**WHAT IS BEING ASKED**.
For every line below, output the text exactly and leave out images.

┌─ RECORDS SHOWN

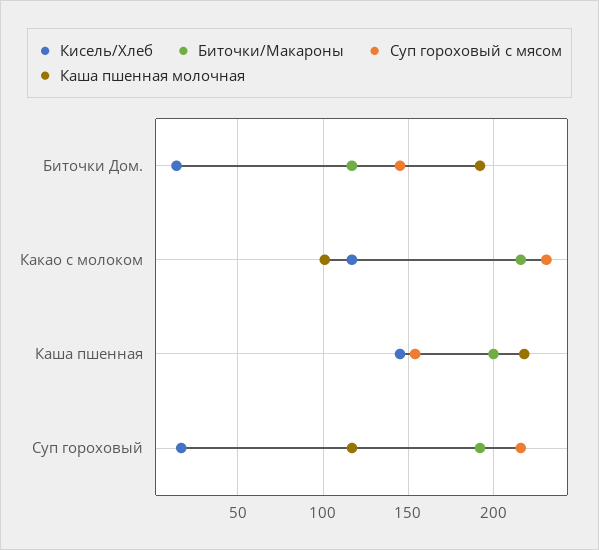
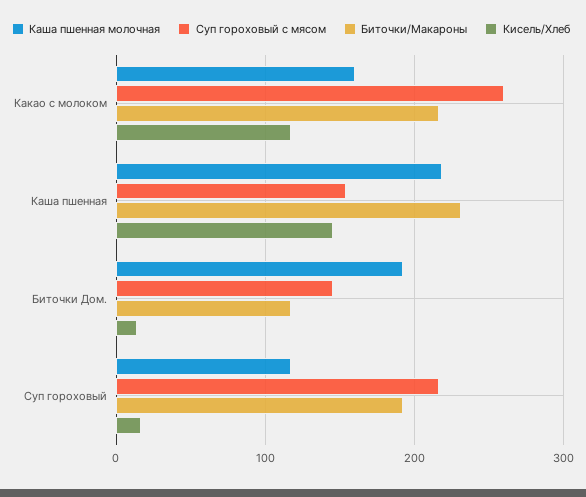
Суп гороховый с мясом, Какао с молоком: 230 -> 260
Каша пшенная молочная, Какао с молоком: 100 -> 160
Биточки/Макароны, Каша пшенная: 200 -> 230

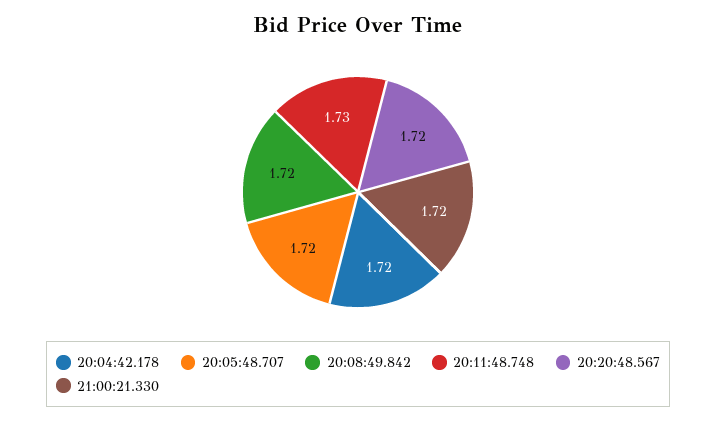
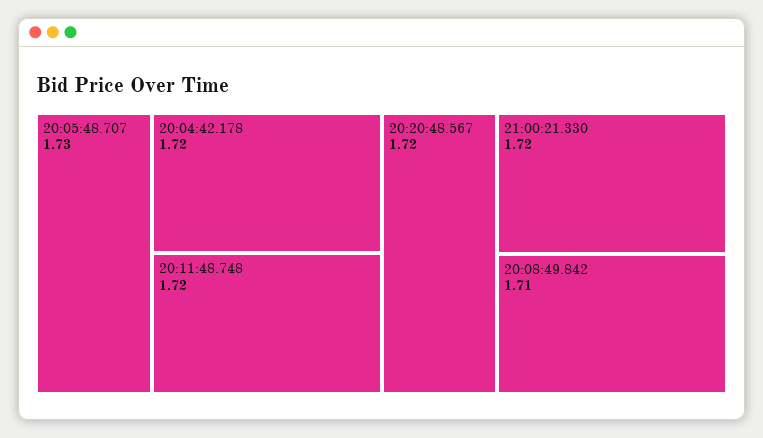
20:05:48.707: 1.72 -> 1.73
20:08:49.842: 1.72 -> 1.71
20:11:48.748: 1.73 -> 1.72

└─

**SOLUTION TO THIS TASK**.
Суп гороховый с мясом, Какао с молоком: 230 -> 260
Каша пшенная молочная, Какао с молоком: 100 -> 160
Биточки/Макароны, Каша пшенная: 200 -> 230

20:05:48.707: 1.72 -> 1.73
20:08:49.842: 1.72 -> 1.71
20:11:48.748: 1.73 -> 1.72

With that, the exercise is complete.